Der Mensch setzt insofern seine Triebe nicht selbst, sondern hat sie unmittelbar oder sie gehören seiner /Natur/ an. Die Natur aber ist der Notwendigkeit unterworfen, weil Alles in ihr be­schränkt, relativ oder schlechthin nur in Beziehung auf etwas Anderes ist. Was aber in Beziehung auf etwas Anderes ist, das ist nicht für sich selbst, sondern abhängig vom Andern. Es hat seinen Grund darin und ist ein /Notwendiges./ Insofern der Mensch unmittelbar bestimmte Triebe hat, ist er der Natur unterworfen und verhält sich als ein notwendiges und unfreies Wesen.(※2)
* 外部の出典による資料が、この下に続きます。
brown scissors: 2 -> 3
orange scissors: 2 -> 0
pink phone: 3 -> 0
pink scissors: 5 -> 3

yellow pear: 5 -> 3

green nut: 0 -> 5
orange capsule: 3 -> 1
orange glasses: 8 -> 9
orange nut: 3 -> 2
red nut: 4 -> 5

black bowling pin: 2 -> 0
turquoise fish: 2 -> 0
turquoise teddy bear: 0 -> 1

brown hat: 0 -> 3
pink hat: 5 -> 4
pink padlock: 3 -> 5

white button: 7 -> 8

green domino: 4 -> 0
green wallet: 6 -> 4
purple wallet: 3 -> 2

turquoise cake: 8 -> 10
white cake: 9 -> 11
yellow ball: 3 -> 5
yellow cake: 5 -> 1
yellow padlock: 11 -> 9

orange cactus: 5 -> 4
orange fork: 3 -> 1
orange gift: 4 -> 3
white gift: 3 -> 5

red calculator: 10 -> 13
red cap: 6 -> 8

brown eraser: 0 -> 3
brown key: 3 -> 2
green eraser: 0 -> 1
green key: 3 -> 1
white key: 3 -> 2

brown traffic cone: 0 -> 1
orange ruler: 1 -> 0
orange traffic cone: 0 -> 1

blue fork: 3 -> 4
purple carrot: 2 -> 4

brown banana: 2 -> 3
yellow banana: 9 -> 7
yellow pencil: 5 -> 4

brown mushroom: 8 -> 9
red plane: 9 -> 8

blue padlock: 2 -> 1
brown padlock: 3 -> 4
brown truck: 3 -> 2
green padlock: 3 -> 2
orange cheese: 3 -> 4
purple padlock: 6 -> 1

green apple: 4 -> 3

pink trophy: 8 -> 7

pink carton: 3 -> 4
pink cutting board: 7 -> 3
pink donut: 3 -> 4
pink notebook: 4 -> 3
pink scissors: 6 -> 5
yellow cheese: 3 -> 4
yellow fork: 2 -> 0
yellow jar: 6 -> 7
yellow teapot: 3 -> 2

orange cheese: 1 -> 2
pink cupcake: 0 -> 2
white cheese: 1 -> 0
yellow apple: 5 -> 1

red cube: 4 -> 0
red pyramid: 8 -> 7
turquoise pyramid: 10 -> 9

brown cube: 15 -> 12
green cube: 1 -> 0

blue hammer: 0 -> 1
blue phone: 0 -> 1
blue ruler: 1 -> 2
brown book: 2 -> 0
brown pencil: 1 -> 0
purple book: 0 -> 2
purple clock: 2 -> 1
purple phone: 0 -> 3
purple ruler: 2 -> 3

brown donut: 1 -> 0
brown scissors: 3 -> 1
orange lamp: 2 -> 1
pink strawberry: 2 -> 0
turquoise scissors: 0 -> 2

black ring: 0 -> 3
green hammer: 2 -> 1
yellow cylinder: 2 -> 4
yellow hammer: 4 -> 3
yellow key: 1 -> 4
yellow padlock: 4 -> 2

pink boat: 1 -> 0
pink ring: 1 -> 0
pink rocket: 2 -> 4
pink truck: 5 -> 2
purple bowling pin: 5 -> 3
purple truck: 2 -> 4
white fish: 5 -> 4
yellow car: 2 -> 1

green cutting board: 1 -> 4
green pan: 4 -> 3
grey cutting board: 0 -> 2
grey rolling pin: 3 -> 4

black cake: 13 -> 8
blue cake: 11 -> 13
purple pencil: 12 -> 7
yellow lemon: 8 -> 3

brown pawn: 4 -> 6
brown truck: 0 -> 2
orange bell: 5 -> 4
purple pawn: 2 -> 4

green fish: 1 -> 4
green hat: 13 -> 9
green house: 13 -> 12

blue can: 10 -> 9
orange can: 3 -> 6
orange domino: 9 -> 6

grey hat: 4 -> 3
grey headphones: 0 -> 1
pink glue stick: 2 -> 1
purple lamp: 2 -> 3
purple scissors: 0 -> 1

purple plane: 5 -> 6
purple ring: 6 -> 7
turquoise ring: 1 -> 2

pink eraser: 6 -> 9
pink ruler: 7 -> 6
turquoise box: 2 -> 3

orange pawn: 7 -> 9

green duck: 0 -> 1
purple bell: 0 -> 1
第二に、衝動は、1)その内容については/限界/がある。;2)衝動の充足の面から見れば、外部の環境に依存しているものとして/偶然的/である。衝動はその目的を超えてゆくことはなく、その限り盲目的であると言える。衝動は、その意図した結果がどのようなものであるとしても、自己を充足させる。この点においては人間はその衝動を自ら設定するのではなく、そうではなく人間は衝動を直接にもち、あるいは自然に(生まれつきに)持っている。しかし、この自然は必然性に支配されている。なぜなら、自然のうちにある全てのものには限界があり、相対的であり、あるいは絶対的にただ他の或るものとの関係においてのみ存在するものだからである。しかし、他の或るものとの関係において存在するものは、それは自身で独立的に存在するものではなくて、むしろ他者に依存して存在するものである。それは自らの根拠を他の或るものにもち、そして一個の/必然的なもの/である。人間が直接に衝動に規定されているかぎり、人間は自然に支配され、そうして、自ら一個の必然的な不自由な存在として振る舞うのである。

(※1) ヘーゲルはここで、アリや ミツバチなどの社会性のある昆虫たちの集餌行動を念頭においているのだろうか。
(※2)この節では、本能と衝動や欲望との違い、もしくはまた、同じく自然性に規定される存在としての動物と人間の共通性について論じている。人間も衝動に駆られて行動するかぎり、動物と異なる存在ではない。